Psychologen sprechen von aufgestauter Lebenslust, und es gibt die Theorie, dass auf große Pandemien noch größere Partys folgen: Spanische Grippe, Goldene Zwanziger, Babylon Berlin. Was lange unterdrückt wird, soll jedenfalls wie ein Bumerang zurückkommen. Ich weiß nicht. Ich bin kein Psychologe, kein Resilienzforscher, der Krisen und Chancen mit Erkenntnisgewinn auf eine Widerstandsformel bringt. Manchmal habe ich Lust, gar keine Meinung zu haben, weil es so anstrengend geworden ist, eine zu haben. Und jede weitere Pandemiewoche ist wie ein Bumerang in die Fresse.

„Netflix ist doch auch geil“

Ich kann mich vielleicht wie 30 fühlen, das schon, aber ich kann nicht wie mit 20 denken. Daher nur das: Was, wenn die Leute wieder zum Frisör gehen, sich aber zu sehr an Zoompartys und Onlinetastings in Jogginghosen und das Gelaber bei Clubhouse gewöhnt haben? Das neue Lebensgefühl: Streamingdienst nach Vorschrift? Selbst Jens sagt: „Netflix ist doch auch geil.“

Ich stelle mir trotzdem vor, wie ich an die Bar gehe, einen noch zu brennenden Sterillium Virugardgin Tonic bestelle und warte, dass etwas passiert. Das ist es doch, was das Nachtleben ausmacht, oder? Dass man nicht wissen muss, was passieren kann. Dass Dinge spontan entstehen. Dass es Zufälle gibt und Zufallsbekanntschaften. Dass ein Rausch einem Grundbedürfnis entspricht, dem man aber auch mal grundlos nachgehen kann. Der Kopf, ein ausgehöhlter Kürbis. Weil man es will. Weil man es darf.

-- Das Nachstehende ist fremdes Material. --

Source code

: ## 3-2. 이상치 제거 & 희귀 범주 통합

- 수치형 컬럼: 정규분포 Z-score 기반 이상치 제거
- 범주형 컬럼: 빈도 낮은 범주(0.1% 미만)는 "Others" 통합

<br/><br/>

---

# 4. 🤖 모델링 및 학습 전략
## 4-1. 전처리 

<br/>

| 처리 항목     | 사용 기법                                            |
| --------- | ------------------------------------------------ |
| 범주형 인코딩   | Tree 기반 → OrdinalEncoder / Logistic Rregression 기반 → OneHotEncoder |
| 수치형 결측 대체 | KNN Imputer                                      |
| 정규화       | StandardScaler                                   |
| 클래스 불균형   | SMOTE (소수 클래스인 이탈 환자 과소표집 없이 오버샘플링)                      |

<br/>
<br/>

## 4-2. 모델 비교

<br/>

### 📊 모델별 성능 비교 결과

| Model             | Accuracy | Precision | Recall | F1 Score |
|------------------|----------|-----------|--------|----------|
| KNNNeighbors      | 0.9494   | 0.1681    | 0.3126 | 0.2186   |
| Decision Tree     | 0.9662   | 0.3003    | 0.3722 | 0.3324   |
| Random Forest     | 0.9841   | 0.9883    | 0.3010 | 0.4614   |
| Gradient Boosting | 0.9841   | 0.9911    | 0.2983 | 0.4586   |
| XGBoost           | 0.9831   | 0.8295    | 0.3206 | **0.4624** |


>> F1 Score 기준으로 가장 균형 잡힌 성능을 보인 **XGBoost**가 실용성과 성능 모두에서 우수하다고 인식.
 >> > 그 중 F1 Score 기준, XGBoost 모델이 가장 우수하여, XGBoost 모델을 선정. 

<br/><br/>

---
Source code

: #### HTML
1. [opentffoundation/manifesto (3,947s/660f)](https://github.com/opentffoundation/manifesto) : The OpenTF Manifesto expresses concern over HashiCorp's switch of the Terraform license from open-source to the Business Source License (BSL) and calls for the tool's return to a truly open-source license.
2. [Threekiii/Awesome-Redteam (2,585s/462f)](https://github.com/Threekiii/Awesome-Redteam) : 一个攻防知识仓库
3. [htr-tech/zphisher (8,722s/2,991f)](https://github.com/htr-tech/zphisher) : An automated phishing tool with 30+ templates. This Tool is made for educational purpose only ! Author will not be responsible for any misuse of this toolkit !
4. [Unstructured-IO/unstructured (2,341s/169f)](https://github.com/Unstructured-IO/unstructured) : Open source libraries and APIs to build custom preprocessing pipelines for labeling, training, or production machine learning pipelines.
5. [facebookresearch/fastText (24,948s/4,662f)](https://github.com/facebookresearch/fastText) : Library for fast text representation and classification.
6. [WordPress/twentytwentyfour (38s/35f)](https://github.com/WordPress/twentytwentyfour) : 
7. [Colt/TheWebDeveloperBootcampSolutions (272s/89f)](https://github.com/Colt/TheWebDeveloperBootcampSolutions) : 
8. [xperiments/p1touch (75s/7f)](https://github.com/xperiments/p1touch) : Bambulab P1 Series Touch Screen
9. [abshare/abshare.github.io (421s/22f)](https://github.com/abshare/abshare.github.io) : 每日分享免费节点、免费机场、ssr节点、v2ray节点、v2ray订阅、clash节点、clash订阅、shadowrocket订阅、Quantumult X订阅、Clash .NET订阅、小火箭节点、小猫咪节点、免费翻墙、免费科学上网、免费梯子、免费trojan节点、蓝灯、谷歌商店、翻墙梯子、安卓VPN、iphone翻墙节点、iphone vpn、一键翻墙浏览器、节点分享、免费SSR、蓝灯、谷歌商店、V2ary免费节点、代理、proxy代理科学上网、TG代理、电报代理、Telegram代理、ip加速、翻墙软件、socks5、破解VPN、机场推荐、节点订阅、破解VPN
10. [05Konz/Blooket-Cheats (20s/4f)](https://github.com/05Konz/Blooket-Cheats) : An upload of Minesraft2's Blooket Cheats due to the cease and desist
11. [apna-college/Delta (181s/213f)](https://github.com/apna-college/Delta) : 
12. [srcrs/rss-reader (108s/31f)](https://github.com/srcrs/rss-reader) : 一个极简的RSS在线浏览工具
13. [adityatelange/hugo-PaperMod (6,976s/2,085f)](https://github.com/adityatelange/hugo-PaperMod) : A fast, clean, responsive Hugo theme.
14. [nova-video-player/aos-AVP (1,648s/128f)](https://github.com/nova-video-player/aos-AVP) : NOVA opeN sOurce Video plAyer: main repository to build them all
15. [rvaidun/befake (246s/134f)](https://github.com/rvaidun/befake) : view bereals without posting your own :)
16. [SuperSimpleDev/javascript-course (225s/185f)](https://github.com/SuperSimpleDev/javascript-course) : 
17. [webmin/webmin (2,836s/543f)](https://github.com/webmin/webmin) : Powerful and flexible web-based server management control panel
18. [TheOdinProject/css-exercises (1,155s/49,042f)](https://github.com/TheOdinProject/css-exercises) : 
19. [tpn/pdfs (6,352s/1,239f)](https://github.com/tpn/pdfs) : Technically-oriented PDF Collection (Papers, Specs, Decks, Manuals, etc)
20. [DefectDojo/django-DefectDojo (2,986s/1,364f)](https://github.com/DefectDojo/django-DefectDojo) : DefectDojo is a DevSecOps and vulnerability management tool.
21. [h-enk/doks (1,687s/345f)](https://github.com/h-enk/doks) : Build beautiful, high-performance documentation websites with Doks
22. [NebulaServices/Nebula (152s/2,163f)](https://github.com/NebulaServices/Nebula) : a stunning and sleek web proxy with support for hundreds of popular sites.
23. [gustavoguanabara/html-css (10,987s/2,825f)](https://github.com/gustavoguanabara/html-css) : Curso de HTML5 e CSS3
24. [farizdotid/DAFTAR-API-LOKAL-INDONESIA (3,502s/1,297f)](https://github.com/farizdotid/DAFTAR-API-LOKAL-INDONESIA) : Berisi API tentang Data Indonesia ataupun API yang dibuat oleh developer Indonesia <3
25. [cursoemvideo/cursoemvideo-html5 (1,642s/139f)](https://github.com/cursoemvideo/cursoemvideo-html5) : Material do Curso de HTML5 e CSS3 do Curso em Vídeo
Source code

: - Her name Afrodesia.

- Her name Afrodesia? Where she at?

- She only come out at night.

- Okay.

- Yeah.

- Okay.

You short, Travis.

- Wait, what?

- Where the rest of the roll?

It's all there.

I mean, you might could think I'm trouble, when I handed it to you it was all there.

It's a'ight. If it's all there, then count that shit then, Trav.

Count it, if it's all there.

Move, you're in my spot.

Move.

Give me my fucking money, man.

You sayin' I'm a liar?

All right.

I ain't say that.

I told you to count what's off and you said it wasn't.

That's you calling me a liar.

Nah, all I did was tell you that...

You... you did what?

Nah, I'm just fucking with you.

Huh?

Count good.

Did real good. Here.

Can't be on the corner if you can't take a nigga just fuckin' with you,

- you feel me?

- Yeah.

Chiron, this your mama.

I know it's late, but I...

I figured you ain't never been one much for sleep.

Als ich das Watergate verlasse, mich mit dem Ellenbogen von Jens verabschiede, freue ich mich schon auf die nächste Party. Dazu muss ich abends nur vom Homeofficewohnküchentisch aufstehen und fünf Schritte zur Anlage laufen. Wenn ich dann laut aufdrehe, weil Cyndi Lauper vielleicht wieder Spaß haben will, dauert es nur wenige Sekunden, bis sie angelaufen kommt. Sie ist noch keine zwei Jahre alt. Aber einen Partysong erkennt sie bereits.